To back up, let me tell you a little bit about myself. I am a 52 year old woman from America. I have been having problems with my left breast for about a year. I know I know. You ask yourself and me, "how in this day and age could you let it go on for a year?" Three simple words: fear, faith and hope.
I am not going to spend even one second beating myself up for that nor will I allow anyone else. It just is what it is. If you want to know the real frightening truth the only reason that I know this now is a fluke. I had a problem with my leg and HAD to go to the doctor to deal with that. I had no intention of asking about the breast. Toward the end of my visit, I got this little twinge in my psyche that took over my brain and mouth and asked the doctor if I could show him something else.
When I showed him my "something else" he asked "how long has this been like that?" When I told him about a year he did that "medical professional face freeze" where you know they are thinking "why the hell did you wait so long to do something about this" but what he said was that we would need to do a mammogram. I of course knew I was in trouble. Now we are back to fear faith and hope. Hope was dying, fear was taking over and well faith was carrying me on.
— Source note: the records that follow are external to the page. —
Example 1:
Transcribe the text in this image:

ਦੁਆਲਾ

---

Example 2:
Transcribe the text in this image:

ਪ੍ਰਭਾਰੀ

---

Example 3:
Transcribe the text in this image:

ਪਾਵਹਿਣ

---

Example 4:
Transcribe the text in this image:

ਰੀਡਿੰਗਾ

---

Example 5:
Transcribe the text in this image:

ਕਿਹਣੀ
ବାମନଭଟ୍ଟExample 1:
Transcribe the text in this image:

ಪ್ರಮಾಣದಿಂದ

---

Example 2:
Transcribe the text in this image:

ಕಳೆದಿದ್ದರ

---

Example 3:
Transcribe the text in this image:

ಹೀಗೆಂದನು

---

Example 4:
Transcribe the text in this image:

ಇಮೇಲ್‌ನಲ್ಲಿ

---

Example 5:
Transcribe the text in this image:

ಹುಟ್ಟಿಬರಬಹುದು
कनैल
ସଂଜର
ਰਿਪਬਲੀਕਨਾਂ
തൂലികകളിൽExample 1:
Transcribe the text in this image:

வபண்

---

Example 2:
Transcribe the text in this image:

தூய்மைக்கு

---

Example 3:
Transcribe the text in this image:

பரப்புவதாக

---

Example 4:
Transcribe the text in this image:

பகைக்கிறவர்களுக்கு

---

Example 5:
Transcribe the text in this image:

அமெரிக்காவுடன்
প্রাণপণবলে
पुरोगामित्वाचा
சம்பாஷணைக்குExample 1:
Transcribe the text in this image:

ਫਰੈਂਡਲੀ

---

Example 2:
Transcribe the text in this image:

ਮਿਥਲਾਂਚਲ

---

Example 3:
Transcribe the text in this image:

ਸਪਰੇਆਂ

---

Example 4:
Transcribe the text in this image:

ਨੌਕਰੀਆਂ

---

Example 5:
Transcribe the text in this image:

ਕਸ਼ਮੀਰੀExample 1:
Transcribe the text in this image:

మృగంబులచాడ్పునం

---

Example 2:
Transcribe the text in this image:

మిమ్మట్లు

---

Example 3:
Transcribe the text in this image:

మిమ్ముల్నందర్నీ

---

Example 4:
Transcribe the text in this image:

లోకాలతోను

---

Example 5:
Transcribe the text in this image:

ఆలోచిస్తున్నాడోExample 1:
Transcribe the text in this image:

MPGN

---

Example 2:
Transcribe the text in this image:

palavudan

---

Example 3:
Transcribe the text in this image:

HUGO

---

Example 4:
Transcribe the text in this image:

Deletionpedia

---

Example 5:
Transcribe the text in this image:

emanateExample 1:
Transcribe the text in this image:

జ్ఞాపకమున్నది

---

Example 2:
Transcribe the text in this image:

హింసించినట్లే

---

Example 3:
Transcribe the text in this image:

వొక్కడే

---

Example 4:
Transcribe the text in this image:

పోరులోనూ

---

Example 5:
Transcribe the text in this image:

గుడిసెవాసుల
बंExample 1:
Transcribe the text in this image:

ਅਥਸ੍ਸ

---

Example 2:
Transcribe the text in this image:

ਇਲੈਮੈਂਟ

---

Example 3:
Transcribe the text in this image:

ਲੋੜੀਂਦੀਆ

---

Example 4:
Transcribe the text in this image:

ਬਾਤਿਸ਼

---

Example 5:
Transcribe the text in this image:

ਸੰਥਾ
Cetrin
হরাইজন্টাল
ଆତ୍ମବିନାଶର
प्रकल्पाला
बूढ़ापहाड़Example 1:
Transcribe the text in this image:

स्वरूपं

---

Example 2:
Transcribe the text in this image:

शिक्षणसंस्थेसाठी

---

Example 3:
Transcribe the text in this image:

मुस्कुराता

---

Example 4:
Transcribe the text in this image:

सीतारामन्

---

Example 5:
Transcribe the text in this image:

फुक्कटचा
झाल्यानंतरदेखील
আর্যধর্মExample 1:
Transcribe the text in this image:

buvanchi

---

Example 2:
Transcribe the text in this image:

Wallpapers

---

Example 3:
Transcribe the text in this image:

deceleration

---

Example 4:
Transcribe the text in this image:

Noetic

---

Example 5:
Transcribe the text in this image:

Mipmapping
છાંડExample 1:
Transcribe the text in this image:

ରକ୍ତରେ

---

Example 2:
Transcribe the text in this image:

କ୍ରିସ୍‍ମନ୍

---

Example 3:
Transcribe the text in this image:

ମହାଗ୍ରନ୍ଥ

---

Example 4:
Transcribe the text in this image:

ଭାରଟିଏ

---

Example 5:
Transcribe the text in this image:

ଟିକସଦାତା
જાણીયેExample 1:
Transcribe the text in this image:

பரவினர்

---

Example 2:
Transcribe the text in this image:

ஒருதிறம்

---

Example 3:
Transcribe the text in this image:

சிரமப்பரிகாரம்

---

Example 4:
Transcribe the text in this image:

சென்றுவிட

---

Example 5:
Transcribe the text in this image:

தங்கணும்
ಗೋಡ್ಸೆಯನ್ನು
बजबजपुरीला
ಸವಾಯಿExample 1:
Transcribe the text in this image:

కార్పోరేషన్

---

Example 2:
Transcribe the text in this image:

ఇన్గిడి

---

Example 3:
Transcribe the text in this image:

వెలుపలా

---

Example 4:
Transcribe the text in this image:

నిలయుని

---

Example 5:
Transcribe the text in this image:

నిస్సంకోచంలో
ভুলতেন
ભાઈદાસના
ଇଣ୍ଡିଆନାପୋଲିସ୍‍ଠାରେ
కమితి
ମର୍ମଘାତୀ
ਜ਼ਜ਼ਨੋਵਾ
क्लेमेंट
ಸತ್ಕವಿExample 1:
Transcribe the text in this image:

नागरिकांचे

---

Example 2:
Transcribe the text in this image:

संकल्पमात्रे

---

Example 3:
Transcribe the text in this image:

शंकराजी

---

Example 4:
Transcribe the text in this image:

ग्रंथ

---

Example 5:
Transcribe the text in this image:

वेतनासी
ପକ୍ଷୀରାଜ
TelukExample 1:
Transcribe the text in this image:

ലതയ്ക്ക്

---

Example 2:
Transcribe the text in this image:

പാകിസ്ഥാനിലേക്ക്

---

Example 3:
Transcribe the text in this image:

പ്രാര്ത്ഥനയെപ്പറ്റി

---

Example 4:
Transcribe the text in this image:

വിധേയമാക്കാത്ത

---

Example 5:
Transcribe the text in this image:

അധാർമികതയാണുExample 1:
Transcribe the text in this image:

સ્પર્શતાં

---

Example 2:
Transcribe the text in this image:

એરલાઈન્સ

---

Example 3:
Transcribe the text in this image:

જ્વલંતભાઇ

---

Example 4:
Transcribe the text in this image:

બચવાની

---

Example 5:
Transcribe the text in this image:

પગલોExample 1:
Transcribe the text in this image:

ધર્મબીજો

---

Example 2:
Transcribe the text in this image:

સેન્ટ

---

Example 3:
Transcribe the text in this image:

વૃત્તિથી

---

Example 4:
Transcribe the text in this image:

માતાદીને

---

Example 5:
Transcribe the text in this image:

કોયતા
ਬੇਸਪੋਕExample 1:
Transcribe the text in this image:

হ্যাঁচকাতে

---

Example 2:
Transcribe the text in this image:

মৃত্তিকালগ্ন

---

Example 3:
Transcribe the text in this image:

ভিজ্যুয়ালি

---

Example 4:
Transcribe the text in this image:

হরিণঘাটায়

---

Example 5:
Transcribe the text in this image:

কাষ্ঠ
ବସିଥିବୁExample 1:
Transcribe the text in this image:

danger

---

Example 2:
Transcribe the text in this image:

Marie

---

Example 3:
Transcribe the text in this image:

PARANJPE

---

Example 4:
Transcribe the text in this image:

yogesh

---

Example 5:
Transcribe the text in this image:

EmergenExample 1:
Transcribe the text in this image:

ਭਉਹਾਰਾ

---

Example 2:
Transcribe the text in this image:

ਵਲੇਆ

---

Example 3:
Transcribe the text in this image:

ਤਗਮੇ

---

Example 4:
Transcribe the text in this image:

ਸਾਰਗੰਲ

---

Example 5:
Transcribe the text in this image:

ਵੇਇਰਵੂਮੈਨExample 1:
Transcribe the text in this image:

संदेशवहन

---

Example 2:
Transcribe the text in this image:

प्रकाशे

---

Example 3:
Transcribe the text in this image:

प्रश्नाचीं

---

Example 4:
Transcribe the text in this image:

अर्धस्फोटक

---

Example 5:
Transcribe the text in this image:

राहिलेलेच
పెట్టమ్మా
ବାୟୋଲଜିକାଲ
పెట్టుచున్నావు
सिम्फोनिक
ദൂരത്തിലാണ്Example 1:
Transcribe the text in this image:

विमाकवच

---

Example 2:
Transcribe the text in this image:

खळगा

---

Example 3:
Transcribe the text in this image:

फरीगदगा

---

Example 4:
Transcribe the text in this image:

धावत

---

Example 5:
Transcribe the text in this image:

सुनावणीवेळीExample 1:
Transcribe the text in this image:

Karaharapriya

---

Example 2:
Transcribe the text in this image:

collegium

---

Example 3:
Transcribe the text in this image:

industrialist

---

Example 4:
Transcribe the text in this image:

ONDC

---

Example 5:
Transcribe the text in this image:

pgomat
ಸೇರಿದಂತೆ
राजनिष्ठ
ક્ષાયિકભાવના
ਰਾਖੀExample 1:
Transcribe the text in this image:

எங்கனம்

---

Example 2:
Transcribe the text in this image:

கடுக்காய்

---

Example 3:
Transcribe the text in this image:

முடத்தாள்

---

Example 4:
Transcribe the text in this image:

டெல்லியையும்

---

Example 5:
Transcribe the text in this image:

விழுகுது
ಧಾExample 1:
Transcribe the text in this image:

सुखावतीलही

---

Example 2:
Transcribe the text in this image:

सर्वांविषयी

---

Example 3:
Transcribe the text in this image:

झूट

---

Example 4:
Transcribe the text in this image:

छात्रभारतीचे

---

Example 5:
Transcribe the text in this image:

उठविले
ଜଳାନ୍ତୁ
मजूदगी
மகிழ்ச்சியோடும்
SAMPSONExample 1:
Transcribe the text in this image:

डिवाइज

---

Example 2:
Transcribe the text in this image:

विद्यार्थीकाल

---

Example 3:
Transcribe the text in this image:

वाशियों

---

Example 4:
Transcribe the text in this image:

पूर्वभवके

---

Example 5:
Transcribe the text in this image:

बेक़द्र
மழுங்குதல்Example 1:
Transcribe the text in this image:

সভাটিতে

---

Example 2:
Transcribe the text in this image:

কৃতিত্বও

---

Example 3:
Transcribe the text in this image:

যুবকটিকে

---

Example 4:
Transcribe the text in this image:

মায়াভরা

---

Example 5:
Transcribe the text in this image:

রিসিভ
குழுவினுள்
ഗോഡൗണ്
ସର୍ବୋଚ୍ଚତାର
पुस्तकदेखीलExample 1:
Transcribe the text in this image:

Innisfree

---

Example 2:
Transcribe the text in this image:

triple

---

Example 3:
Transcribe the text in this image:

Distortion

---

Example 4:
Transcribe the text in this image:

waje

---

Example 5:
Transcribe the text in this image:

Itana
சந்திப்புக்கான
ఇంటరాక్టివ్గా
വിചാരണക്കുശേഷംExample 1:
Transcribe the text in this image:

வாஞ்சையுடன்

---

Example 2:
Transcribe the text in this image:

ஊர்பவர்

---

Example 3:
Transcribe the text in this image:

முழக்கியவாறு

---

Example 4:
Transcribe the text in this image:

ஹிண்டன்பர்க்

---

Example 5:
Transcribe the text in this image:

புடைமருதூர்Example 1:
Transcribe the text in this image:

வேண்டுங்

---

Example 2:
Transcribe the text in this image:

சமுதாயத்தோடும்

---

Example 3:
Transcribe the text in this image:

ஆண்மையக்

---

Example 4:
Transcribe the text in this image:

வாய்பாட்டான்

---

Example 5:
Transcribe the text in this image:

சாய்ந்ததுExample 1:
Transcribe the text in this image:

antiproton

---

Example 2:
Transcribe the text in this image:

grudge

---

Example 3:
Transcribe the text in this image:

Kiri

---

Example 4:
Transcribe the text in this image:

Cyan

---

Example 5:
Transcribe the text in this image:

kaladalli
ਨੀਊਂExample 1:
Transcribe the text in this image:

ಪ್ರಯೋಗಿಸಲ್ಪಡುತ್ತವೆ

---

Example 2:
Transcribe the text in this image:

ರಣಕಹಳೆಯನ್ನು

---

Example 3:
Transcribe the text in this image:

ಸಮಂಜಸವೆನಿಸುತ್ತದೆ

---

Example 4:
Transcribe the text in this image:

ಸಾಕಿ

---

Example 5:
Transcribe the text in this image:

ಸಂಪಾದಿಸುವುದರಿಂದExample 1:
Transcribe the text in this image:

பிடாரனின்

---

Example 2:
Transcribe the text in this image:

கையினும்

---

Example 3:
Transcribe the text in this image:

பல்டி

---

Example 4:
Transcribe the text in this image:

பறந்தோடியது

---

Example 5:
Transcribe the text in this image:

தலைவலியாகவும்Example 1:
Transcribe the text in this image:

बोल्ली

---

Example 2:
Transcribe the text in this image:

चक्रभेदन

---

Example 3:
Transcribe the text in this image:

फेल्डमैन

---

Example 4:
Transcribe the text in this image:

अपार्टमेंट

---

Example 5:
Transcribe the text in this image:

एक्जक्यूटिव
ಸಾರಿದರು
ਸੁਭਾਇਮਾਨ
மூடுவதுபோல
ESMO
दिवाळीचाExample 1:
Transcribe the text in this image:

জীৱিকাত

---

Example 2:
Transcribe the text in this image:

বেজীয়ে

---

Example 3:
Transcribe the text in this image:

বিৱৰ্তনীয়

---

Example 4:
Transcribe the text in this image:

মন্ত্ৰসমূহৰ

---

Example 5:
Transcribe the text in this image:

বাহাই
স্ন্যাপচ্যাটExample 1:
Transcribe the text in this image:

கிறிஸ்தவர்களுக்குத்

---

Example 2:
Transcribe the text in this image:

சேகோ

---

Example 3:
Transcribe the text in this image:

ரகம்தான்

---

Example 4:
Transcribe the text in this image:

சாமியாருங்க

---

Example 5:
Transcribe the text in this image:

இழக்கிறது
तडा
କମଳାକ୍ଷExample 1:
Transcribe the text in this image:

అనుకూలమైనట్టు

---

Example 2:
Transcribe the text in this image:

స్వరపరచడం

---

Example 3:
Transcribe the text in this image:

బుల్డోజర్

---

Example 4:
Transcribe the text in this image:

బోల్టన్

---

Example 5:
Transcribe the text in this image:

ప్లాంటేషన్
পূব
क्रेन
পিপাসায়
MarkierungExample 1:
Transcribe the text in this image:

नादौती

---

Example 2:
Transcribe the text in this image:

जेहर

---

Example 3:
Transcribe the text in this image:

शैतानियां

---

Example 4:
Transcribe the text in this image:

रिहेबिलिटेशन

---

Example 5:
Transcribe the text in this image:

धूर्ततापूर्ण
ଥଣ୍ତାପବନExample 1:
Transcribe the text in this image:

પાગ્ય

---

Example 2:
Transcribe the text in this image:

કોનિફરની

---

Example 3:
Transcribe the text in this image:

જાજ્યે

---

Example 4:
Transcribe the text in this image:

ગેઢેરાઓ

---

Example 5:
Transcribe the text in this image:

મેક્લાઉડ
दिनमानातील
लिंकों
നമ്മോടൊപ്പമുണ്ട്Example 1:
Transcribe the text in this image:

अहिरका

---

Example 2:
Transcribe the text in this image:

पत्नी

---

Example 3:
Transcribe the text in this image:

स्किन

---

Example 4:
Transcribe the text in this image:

The initial appointment was being set for the next day. Yeah no none of that fast testing for me. I have a job and I cannot for a minute imagine taking more time off than the time for this appointment for my leg. So we scheduled the appointment for the following Wednesday.
That is another story for tomorrow. For today I just want to say welcome and I hope my experiences will help bring a better understanding to others and maybe help someone who is this position in the future or now gain strength or hope or faith from it.